-------- PROVIDED ENTRIES

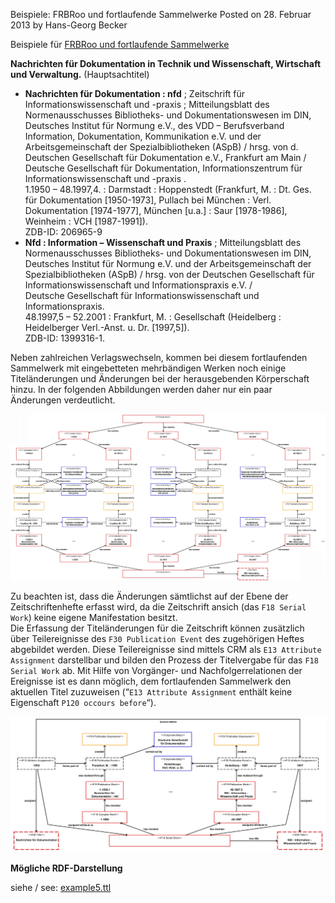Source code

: 
Beispiele: FRBRoo und fortlaufende Sammelwerke
Posted on 28. Februar 2013 by Hans-Georg Becker	

Beispiele für [FRBRoo und fortlaufende Sammelwerke](../28/frbroo-und-fortlaufende-sammelwerke.md)

**Nachrichten für Dokumentation in Technik und Wissenschaft, Wirtschaft und Verwaltung.** (Hauptsachtitel)

* **Nachrichten für Dokumentation : nfd** ; Zeitschrift für Informationswissenschaft und -praxis ; Mitteilungsblatt des Normenausschusses Bibliotheks- und Dokumentationswesen im DIN, Deutsches Institut für Normung e.V., des VDD – Berufsverband Information, Dokumentation, Kommunikation e.V. und der Arbeitsgemeinschaft der Spezialbibliotheken (ASpB) / hrsg. von d. Deutschen Gesellschaft für Dokumentation e.V., Frankfurt am Main / Deutsche Gesellschaft für Dokumentation, Informationszentrum für Informationswissenschaft und -praxis .\
    1.1950 – 48.1997,4. : Darmstadt : Hoppenstedt (Frankfurt, M. : Dt. Ges. für Dokumentation [1950-1973], Pullach bei München : Verl. Dokumentation [1974-1977], München [u.a.] : Saur [1978-1986], Weinheim : VCH [1987-1991]).\
    ZDB-ID: 206965-9
* **Nfd : Information – Wissenschaft und Praxis** ; Mitteilungsblatt des Normenausschusses Bibliotheks- und Dokumentationswesen im DIN, Deutsches Institut für Normung e.V. und der Arbeitsgemeinschaft der Spezialbibliotheken (ASpB) / hrsg. von der Deutschen Gesellschaft für Informationswissenschaft und Informationspraxis e.V. /\
    Deutsche Gesellschaft für Informationswissenschaft und Informationspraxis.\
    48.1997,5 – 52.2001 : Frankfurt, M. : Gesellschaft (Heidelberg : Heidelberger Verl.-Anst. u. Dr. [1997,5]).\
    ZDB-ID: 1399316-1.

Neben zahlreichen Verlagswechseln, kommen bei diesem fortlaufenden Sammelwerk mit eingebetteten mehrbändigen Werken noch einige Titeländerungen und Änderungen bei der herausgebenden Körperschaft hinzu. In der folgenden Abbildungen werden daher nur ein paar Änderungen verdeutlicht.

![Beispiel Serial Work für eine Zeitschrift](./Beispiel_Serial_Work_Zeitschrift1.jpg)

Zu beachten ist, dass die Änderungen sämtlichst auf der Ebene der Zeitschriftenhefte erfasst wird, da die Zeitschrift ansich (das `F18 Serial Work`) keine eigene Manifestation besitzt.\
Die Erfassung der Titeländerungen für die Zeitschrift können zusätzlich über Teilereignisse des `F30 Publication Event` des zugehörigen Heftes abgebildet werden. Diese Teilereignisse sind mittels CRM als `E13 Attribute Assignment` darstellbar und bilden den Prozess der Titelvergabe für das `F18 Serial Work` ab. Mit Hilfe von Vorgänger- und Nachfolgerrelationen der Ereignisse ist es dann möglich, dem fortlaufenden Sammelwerk den aktuellen Titel zuzuweisen (“`E13 Attribute Assignment` enthält keine Eigenschaft `P120 occours before`“).

![Beispiel Serial Work Zeitschrift Titeländerung](Beispiel_Serial_Work_Zeitschrift_Titelaenderung.jpg)

**Mögliche RDF-Darstellung**

siehe / see: [example5.ttl](https://github.com/hagbeck/liblab/blob/master/data/examples/example5.ttl)
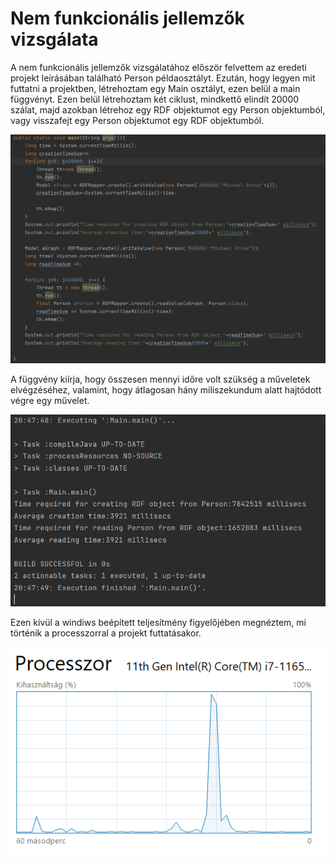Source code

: # Nem funkcionális jellemzők vizsgálata
A nem funkcionális jellemzők vizsgálatához először felvettem az eredeti projekt leírásában található Person példaosztályt. Ezután, hogy legyen mit futtatni a projektben, létrehoztam egy Main osztályt, ezen belül a main függvényt. Ezen belül létrehoztam két ciklust, mindkettő elindít 20000 szálat, majd azokban létrehoz egy RDF objektumot egy Person objektumból, vagy visszafejt egy Person objektumot egy RDF objektumból.

![](pictures/perf/method_1.png)

 A függvény kiírja, hogy összesen mennyi időre volt szükség a műveletek elvégzéséhez, valamint, hogy átlagosan hány miliszekundum alatt hajtódott végre egy művelet.

 ![](pictures/perf/method_output.png)

Ezen kívül a windiws beépített teljesítmény figyelőjében megnéztem, mi történik a processzorral a projekt futtatásakor.

![](pictures/perf/CPU.png)
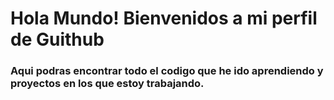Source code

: # Hola Mundo! Bienvenidos a mi perfil de Guithub


### Aqui podras encontrar todo el codigo que he ido aprendiendo y proyectos en los que estoy trabajando.
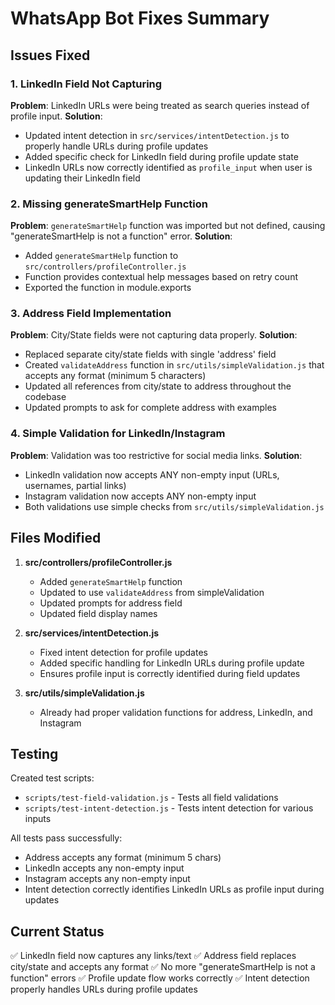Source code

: # WhatsApp Bot Fixes Summary

## Issues Fixed

### 1. LinkedIn Field Not Capturing
**Problem**: LinkedIn URLs were being treated as search queries instead of profile input.
**Solution**: 
- Updated intent detection in `src/services/intentDetection.js` to properly handle URLs during profile updates
- Added specific check for LinkedIn field during profile update state
- LinkedIn URLs now correctly identified as `profile_input` when user is updating their LinkedIn field

### 2. Missing generateSmartHelp Function
**Problem**: `generateSmartHelp` function was imported but not defined, causing "generateSmartHelp is not a function" error.
**Solution**: 
- Added `generateSmartHelp` function to `src/controllers/profileController.js`
- Function provides contextual help messages based on retry count
- Exported the function in module.exports

### 3. Address Field Implementation
**Problem**: City/State fields were not capturing data properly.
**Solution**: 
- Replaced separate city/state fields with single 'address' field
- Created `validateAddress` function in `src/utils/simpleValidation.js` that accepts any format (minimum 5 characters)
- Updated all references from city/state to address throughout the codebase
- Updated prompts to ask for complete address with examples

### 4. Simple Validation for LinkedIn/Instagram
**Problem**: Validation was too restrictive for social media links.
**Solution**: 
- LinkedIn validation now accepts ANY non-empty input (URLs, usernames, partial links)
- Instagram validation now accepts ANY non-empty input
- Both validations use simple checks from `src/utils/simpleValidation.js`

## Files Modified

1. **src/controllers/profileController.js**
   - Added `generateSmartHelp` function
   - Updated to use `validateAddress` from simpleValidation
   - Updated prompts for address field
   - Updated field display names

2. **src/services/intentDetection.js**
   - Fixed intent detection for profile updates
   - Added specific handling for LinkedIn URLs during profile update
   - Ensures profile input is correctly identified during field updates

3. **src/utils/simpleValidation.js**
   - Already had proper validation functions for address, LinkedIn, and Instagram

## Testing

Created test scripts:
- `scripts/test-field-validation.js` - Tests all field validations
- `scripts/test-intent-detection.js` - Tests intent detection for various inputs

All tests pass successfully:
- Address accepts any format (minimum 5 chars)
- LinkedIn accepts any non-empty input
- Instagram accepts any non-empty input
- Intent detection correctly identifies LinkedIn URLs as profile input during updates

## Current Status

✅ LinkedIn field now captures any links/text
✅ Address field replaces city/state and accepts any format
✅ No more "generateSmartHelp is not a function" errors
✅ Profile update flow works correctly
✅ Intent detection properly handles URLs during profile updates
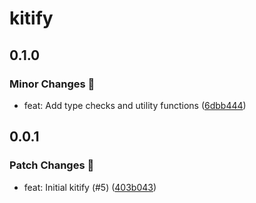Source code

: # kitify

## 0.1.0

### Minor Changes 🚀

- feat: Add type checks and utility functions ([6dbb444](https://github.com/Marinerer/jotter/commit/6dbb4443085dbbe2bd03f1d555bc09b592c1ccb9))

## 0.0.1

### Patch Changes 🌟

- feat: Initial kitify (#5) ([403b043](https://github.com/Marinerer/jotter/commit/403b043003e2c8496a5dee3455670aeb3346e691))
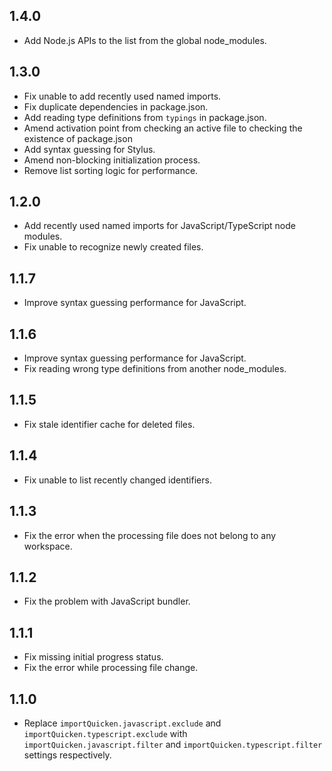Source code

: ## 1.4.0
- Add Node.js APIs to the list from the global node_modules.

## 1.3.0
- Fix unable to add recently used named imports.
- Fix duplicate dependencies in package.json.
- Add reading type definitions from `typings` in package.json.
- Amend activation point from checking an active file to checking the existence of package.json
- Add syntax guessing for Stylus.
- Amend non-blocking initialization process.
- Remove list sorting logic for performance.

## 1.2.0
- Add recently used named imports for JavaScript/TypeScript node modules.
- Fix unable to recognize newly created files.

## 1.1.7
- Improve syntax guessing performance for JavaScript.

## 1.1.6
- Improve syntax guessing performance for JavaScript.
- Fix reading wrong type definitions from another node_modules.

## 1.1.5
- Fix stale identifier cache for deleted files.

## 1.1.4
- Fix unable to list recently changed identifiers.

## 1.1.3
- Fix the error when the processing file does not belong to any workspace.

## 1.1.2
- Fix the problem with JavaScript bundler.

## 1.1.1
- Fix missing initial progress status.
- Fix the error while processing file change.

## 1.1.0
- Replace `importQuicken.javascript.exclude` and `importQuicken.typescript.exclude` with `importQuicken.javascript.filter` and `importQuicken.typescript.filter` settings respectively.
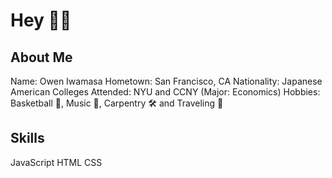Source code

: # Hey 👋🏼

## About Me

Name: Owen Iwamasa 
Hometown: San Francisco, CA 
Nationality: Japanese American 
Colleges Attended: NYU and CCNY (Major: Economics)
Hobbies: Basketball 🏀, Music 🎹, Carpentry 🛠 and Traveling 🚀

## Skills

JavaScript 
HTML 
CSS 
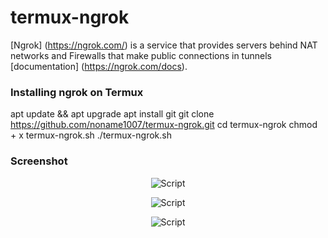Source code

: # termux-ngrok
[Ngrok] (https://ngrok.com/) is a service that provides servers behind NAT networks and Firewalls that make public connections in tunnels [documentation] (https://ngrok.com/docs).

### Installing ngrok on Termux

apt update && apt upgrade
apt install git
git clone https://github.com/noname1007/termux-ngrok.git
cd termux-ngrok
chmod + x termux-ngrok.sh
./termux-ngrok.sh

### Screenshot

<p align = "center">
<img src = "https://i.imgur.com/86lzmIf.png" alt = "Script">
</p>

<p align = "center">
<img src = "https://i.imgur.com/sRb2y4P.png" alt = "Script">
</p>

<p align = "center">
<img src = "https://i.imgur.com/m80I9UB.png" alt = "Script">
</p>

----------------

# PROMPT:
Please copy the lines in the records above between the one holding "und Verwaltung.** (Hauptsachtitel)" and the one holding "ZDB-ID: 206965-9", inclusive, exactly and with no other line.

# RESPONSE BELOW:
**Nachrichten für Dokumentation in Technik und Wissenschaft, Wirtschaft und Verwaltung.** (Hauptsachtitel)

* **Nachrichten für Dokumentation : nfd** ; Zeitschrift für Informationswissenschaft und -praxis ; Mitteilungsblatt des Normenausschusses Bibliotheks- und Dokumentationswesen im DIN, Deutsches Institut für Normung e.V., des VDD – Berufsverband Information, Dokumentation, Kommunikation e.V. und der Arbeitsgemeinschaft der Spezialbibliotheken (ASpB) / hrsg. von d. Deutschen Gesellschaft für Dokumentation e.V., Frankfurt am Main / Deutsche Gesellschaft für Dokumentation, Informationszentrum für Informationswissenschaft und -praxis .\
    1.1950 – 48.1997,4. : Darmstadt : Hoppenstedt (Frankfurt, M. : Dt. Ges. für Dokumentation [1950-1973], Pullach bei München : Verl. Dokumentation [1974-1977], München [u.a.] : Saur [1978-1986], Weinheim : VCH [1987-1991]).\
    ZDB-ID: 206965-9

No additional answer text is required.